H2O's mathematical core is developed with the leadership of Arno Candel, part of Fortune's 2014 "Big Data All Stars". The firm's scientific advisors are experts on statistical learning theory and mathematical optimization.
The H2O software runs can be called from the statistical package R, Python, and other environments. It is used for exploring and analyzing datasets held in cloud computing systems and in the Apache Hadoop Distributed File System as well as in the conventional operating-systems Linux, macOS, and Microsoft Windows. The H2O software is written in Java, Python, and R. Its graphical-user interface is compatible with four browsers: Chrome, Safari, Firefox, and Internet Explorer.
The H2O project aims to develop an analytical interface for cloud computing, providing users with tools for data analysis.
H2O's chief executive, SriSatish Ambati, had helped to start Platfora, a big-data firm that develops software for the Apache Hadoop distributed file system. Ambati was frustrated with the performance of the R programming language on large data-sets and started the development of H2O software with encouragement from John Chambers, who created the S programming language at Bell Labs and who is a member of Rs core team (which leads the development of R).
Ambati co-founded 0xdata with Cliff Click, who served as the chief technical officer of H2O and helped create much of H2O's product. Click helped to write the HotSpot Server Compiler and worked with Azul Systems to construct a big-data Java virtual machine (JVM). Click left H2O in February 2016.Leland Wilkinson, author of The Grammar of Graphics, serves as Chief Scientist and provides visualization leadership.
H2O's Scientific Advisory Council lists three mathematical scientists, who are all professors at Stanford University: Professor Stephen P. Boyd is an expert in convex minimization and applications in statistics and electrical engineering.Robert Tibshirani, a collaborator with Bradley Efron on bootstrapping, is an expert on generalized additive models and statistical learning theory.Trevor Hastie, a collaborator of John Chambers on S, is an expert on generalized additive models and statistical learning theory.
The software is open-source and freely distributed. The company receives fees for providing customer service and customized extensions. In November 2014, its twenty clients included Cisco, eBay, Nielsen, and PayPal, according to VentureBeat.
Big datasets are too large to be analyzed using traditional software like R. The H2O software provides data structures and methods suitable for big data. H2O allow users to analyze and visualize whole sets of data without using the Procrustean strategy of studying only a small subset with a conventional statistical package. H2O's statistical algorithms includes K-means clustering, generalized linear models, distributed random forests, gradient boosting machines, naive bayes, principal component analysis, and generalized low rank models.

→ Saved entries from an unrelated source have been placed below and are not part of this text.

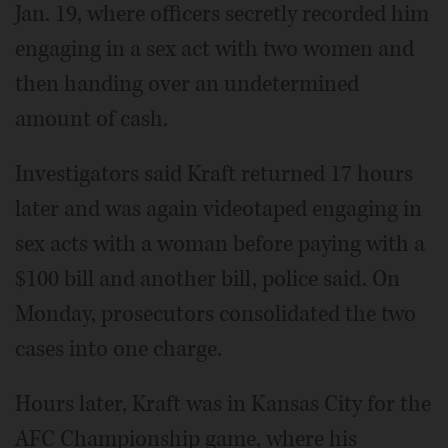
Jan. 19, where officers secretly recorded him
engaging in a sex act with two women and
then handing over an undetermined
amount of cash.
Investigators said Kraft returned 17 hours
later and was again videotaped engaging in
sex acts with a woman before paying with a
$100 bill and another bill, police said. On
Monday, prosecutors consolidated the two
cases into one charge.
Hours later, Kraft was in Kansas City for the
AFC Championship game, where his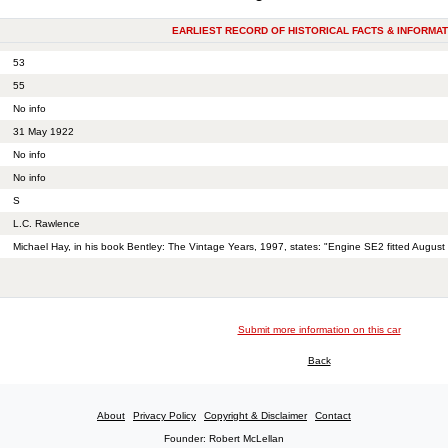
EARLIEST RECORD OF HISTORICAL FACTS & INFORMAT
53
55
No info
31 May 1922
No info
No info
S
L.C. Rawlence
Michael Hay, in his book Bentley: The Vintage Years, 1997, states: "Engine SE2 fitted August
Submit more information on this car
Back
About
Privacy Policy
Copyright & Disclaimer
Contact
Founder: Robert McLellan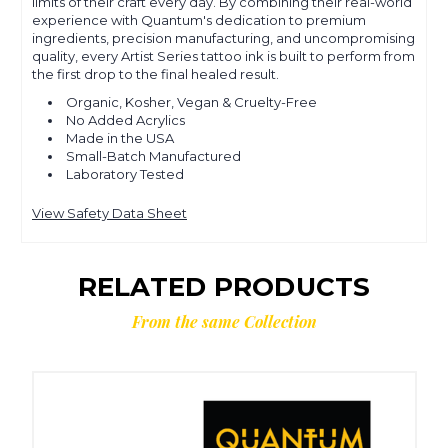
limits of their craft every day. By combining their real-world
experience with Quantum's dedication to premium
ingredients, precision manufacturing, and uncompromising
quality, every Artist Series tattoo ink is built to perform from
the first drop to the final healed result.
Organic, Kosher, Vegan & Cruelty-Free
No Added Acrylics
Made in the USA
Small-Batch Manufactured
Laboratory Tested
View Safety Data Sheet
RELATED PRODUCTS
From the same Collection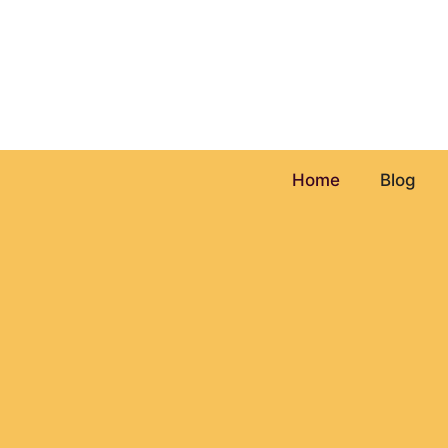
Skip
to
content
Home
Blog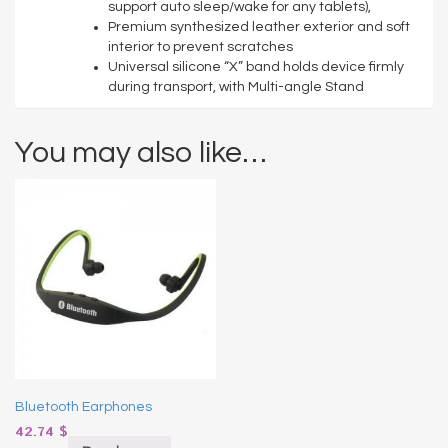
support auto sleep/wake for any tablets),
Premium synthesized leather exterior and soft
interior to prevent scratches
Universal silicone “X” band holds device firmly
during transport, with Multi-angle Stand
You may also like…
Bluetooth Earphones
42.74
$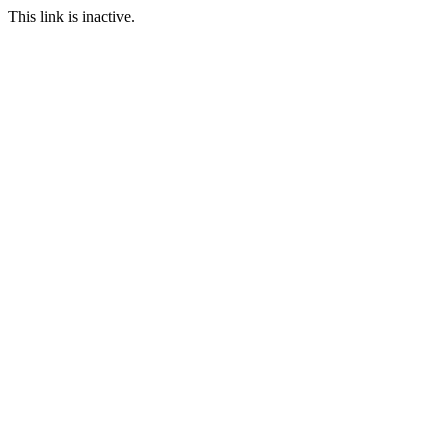
This link is inactive.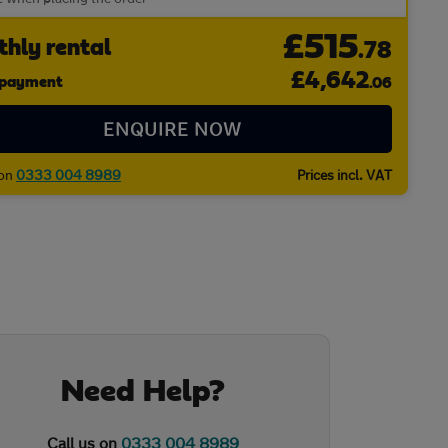
£515
hly rental
.78
£
4,642
l payment
.06
ENQUIRE NOW
 on
0333 004 8989
Prices incl. VAT
Need Help?
Call us on
0333 004 8989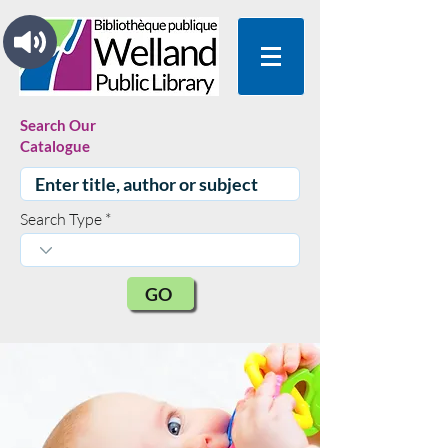
Search Our
Catalogue
Search Type
GO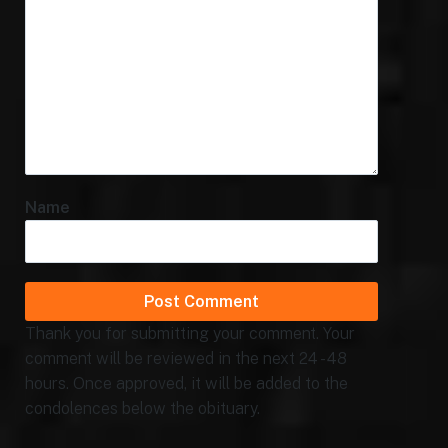
Name
Thank you for submitting your comment. Your
comment will be reviewed in the next 24 - 48
hours. Once approved, it will be added to the
condolences below the obituary.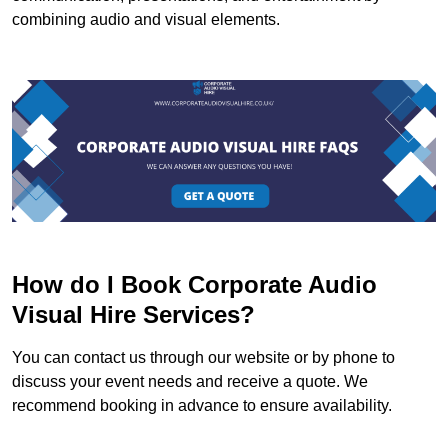
combining audio and visual elements.
How do I Book Corporate Audio
Visual Hire Services?
You can contact us through our website or by phone to
discuss your event needs and receive a quote. We
recommend booking in advance to ensure availability.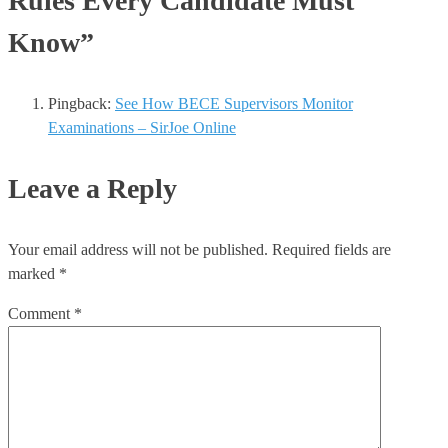
Rules Every Candidate Must
Know”
Pingback:
See How BECE Supervisors Monitor
Examinations – SirJoe Online
Leave a Reply
Your email address will not be published.
Required fields are
marked
*
Comment
*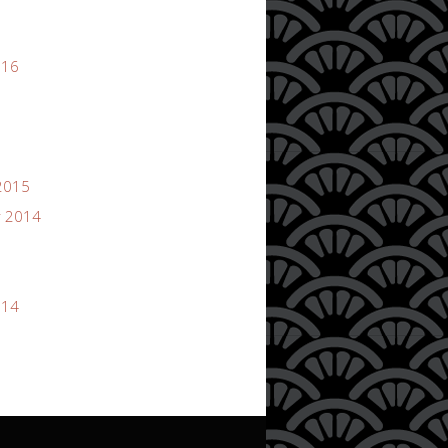
016
2015
 2014
014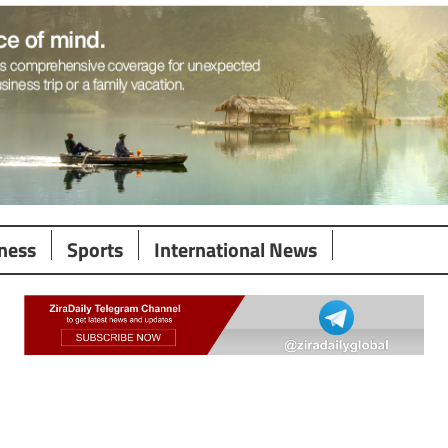
ness
Sports
International News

H2O is also able to run on Spark.
H2O uses iterative methods that provide quick answers using all of the client's data. When a client cannot wait for an optimal solution, the client can interrupt the computations and use an approximate solution. In its approach to deep learning, H2O divides all the data into subsets and then analyzing each subset simultaneously using the same method. These processes are combined to estimate parameters by using the Hogwild scheme, a parallel stochastic gradient method. These methods allow H2O to provide answers that use all the client's data, rather than throwing away most of it and analyzing a subset with conventional software.
The H2O software can be run on conventional operating-systems: Microsoft Windows (7 or later), Mac OS X (10.9 or later), and Linux (Ubuntu 12.04 ; RHEL/CentOS 6 or later), It also runs on big-data systems, particularly Apache Hadoop Distributed File System (HDFS), several popular versions: Cloudera (5.1 or later), MapR (3.0 or later), and Hortonworks (HDP 2.1 or later). It also operates on cloud computing environments, for example using Amazon EC2, Google Compute Engine, and Microsoft Azure. The H2O Sparkling Water software is Databricks-certified on Apache Spark.